**Problem set:**
- A) Please update the stretch of the passage on length generalization from "A6. Following the" through "lengths 5 and 10.", putting "single-layer transformer" in place of "one-layer transformer".
- B) Which sequence lengths head the columns of the results tables in the passage on length generalization? List all of them.

**Passage provided:**
◇ ◇ ◇ ◇ ◇ ◇ ◇

A5. As discussed in Q2, we believe that achieving length generalization beyond the training context requires the model to overcome certain proximity biases. However, we do not aim to discredit the importance of locality that is better captured by other PE such as RoPE, as our clause-based structure actually absorbed all the local correlations to make the analysis possible. Regarding the extension, we conjecture that currently used positional encodings like RoPE or ALiBi are inherently limited in their length generalizability, due to their position-dependent nature (either absolute or relative), such as shown in some empirical study of architectural design [9]. Prior theoretical works on CoT expressivity [6, 7] also rely on fixed positional encoding schemes and cannot generalize beyond a fixed problem length. We hope our work could motivate further exploration of architectural designs that can enable transformers to extrapolate beyond training context lengths, whether for CoT reasoning or to solve other problems.

Q6. The experiment could benefit from a non-CoT baseline to display the difference in length generalization empirically.

A6. Following the reviewer’s suggestion, we conducted additional experiments with a non-CoT baseline in both the simply transitive (cyclic) and symmetric cases to evaluate length generalization. Specifically, we trained the same one-layer transformer under the identical task setup described in the paper, but without intermediate answer clauses, i.e., directly predicting the final answer. For non-CoT models, we explored eight learning rates: $[5e-6, 1e-5, 2e-5, 5e-5, 1e-4, 2e-4, 5e-4]$ , whereas our CoT model was trained with a single learning rate ( $1e-4$ ). Additionally, the CoT model was trained exclusively on LEGO sequences of length 5, while the non-CoT baseline was trained on sequences of lengths 5 and 10.

Cyclic	5	10	20	50	100	150
CoT (trained on L=5)	1	1	1	1	0.997	0.981
Best (trained on L=5)	0.164	0.169	0.151	0.181	0.192	0.19
Best (trained on L=10)	0.168	0.184	0.166	0.179	0.174	0.179

Symmetric	5	10	20	50	100	150
CoT (trained on L=5)	0.999	0.998	0.991	0.989	0.965	0.922
Best (trained on L=5)	0.009	0.009	0.01	0.009	0.013	0.011
Best (trained on L=10)	0.01	0.01	0.013	0.005	0.008	0.011

Results show that the transformer with CoT achieves length generalization in our setting, while the non-CoT baseline does not. We also plan to include additional multi-layer transformer experiments to further investigate this setting.

◇ ◇ ◇ ◇ ◇ ◇ ◇

**Dataset excerpt:**
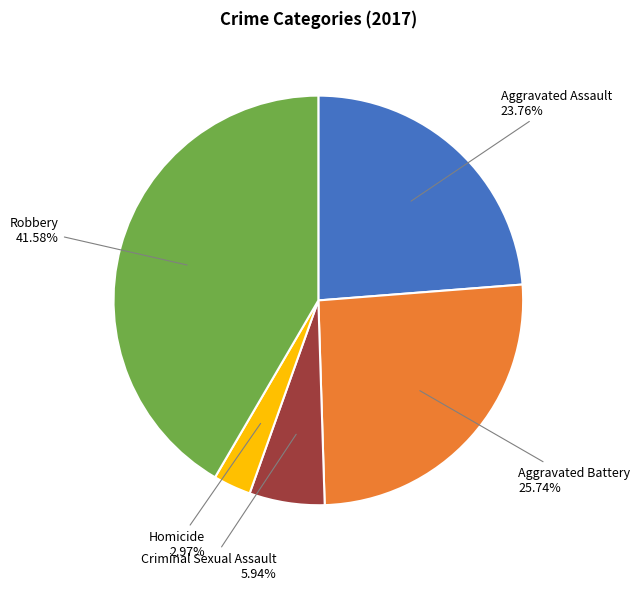

Is there any slice that represents more than half of the pie?

No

◇ ◇ ◇ ◇ ◇ ◇ ◇

**Solutions in order:**
- A)
A6. Following the reviewer’s suggestion, we conducted additional experiments with a non-CoT baseline in both the simply transitive (cyclic) and symmetric cases to evaluate length generalization. Specifically, we trained the same single-layer transformer under the identical task setup described in the paper, but without intermediate answer clauses, i.e., directly predicting the final answer. For non-CoT models, we explored eight learning rates: $[5e-6, 1e-5, 2e-5, 5e-5, 1e-4, 2e-4, 5e-4]$ , whereas our CoT model was trained with a single learning rate ( $1e-4$ ). Additionally, the CoT model was trained exclusively on LEGO sequences of length 5, while the non-CoT baseline was trained on sequences of lengths 5 and 10.

- B) 5, 10, 20, 50, 100, 150